(η3-Allyl)palladium complexes possessing
various allylic β-substituents (X = Cl, OCH3, H) and
ancillary
ligands on palladium (L = Cl-, F-,
PH3) have been studied at the second-order
Møller−Plesset (MP2) and fourth-order Møller−Plesset (MP4) perturbation theory level including
single, double, and quadruple excitations (MP4SDQ).
Interactions between the β-substituents and palladium have been
analyzed as a function of the conformation and
configuration of the complexes. Asymmetric polarization of the
electron density by β-substituents leads to significant
structural changes of the complexes. The β-substituent effects
considerably increase the thermodynamic stability of
the complexes and facilitate the heterolytic fission of the C−X bond.

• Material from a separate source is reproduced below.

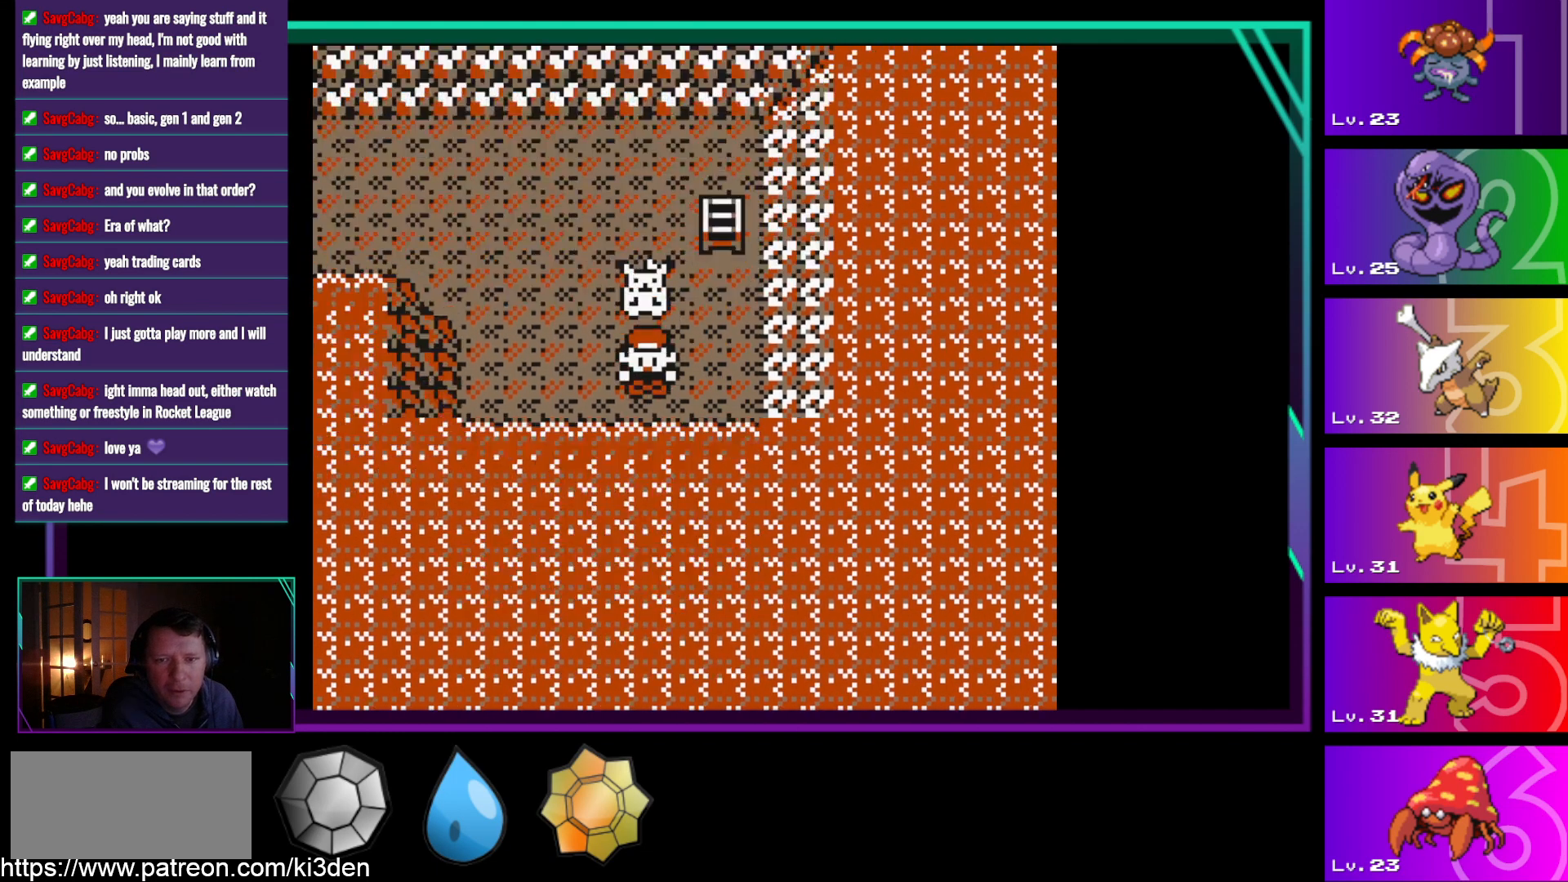
{"buttons": ["DPAD_UP"], "events": [[33, "DPAD_DOWN", "up"], [33, "DPAD_UP", "down"], [133, "DPAD_DOWN", "down"], [133, "DPAD_UP", "up"], [233, "DPAD_DOWN", "up"], [233, "DPAD_UP", "down"], [317, "DPAD_DOWN", "down"], [317, "DPAD_UP", "up"], [417, "DPAD_DOWN", "up"], [417, "DPAD_UP", "down"]]}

The intensity of these effects depends on the
nature of the β-substituent, on the conformation and configuration of
the complex, as well as on the σ-donor/π-acceptor character of the ancillary ligands on palladium. Since
(η3-allyl)palladium complexes are key
intermediates
of some important palladium catalyzed transformations, the
β-substituent effects on the regiochemistry of the
nucleophilic attack are also discussed. It was concluded that the
regioselection is considerably enhanced in the
presence of strong β-substituent effects.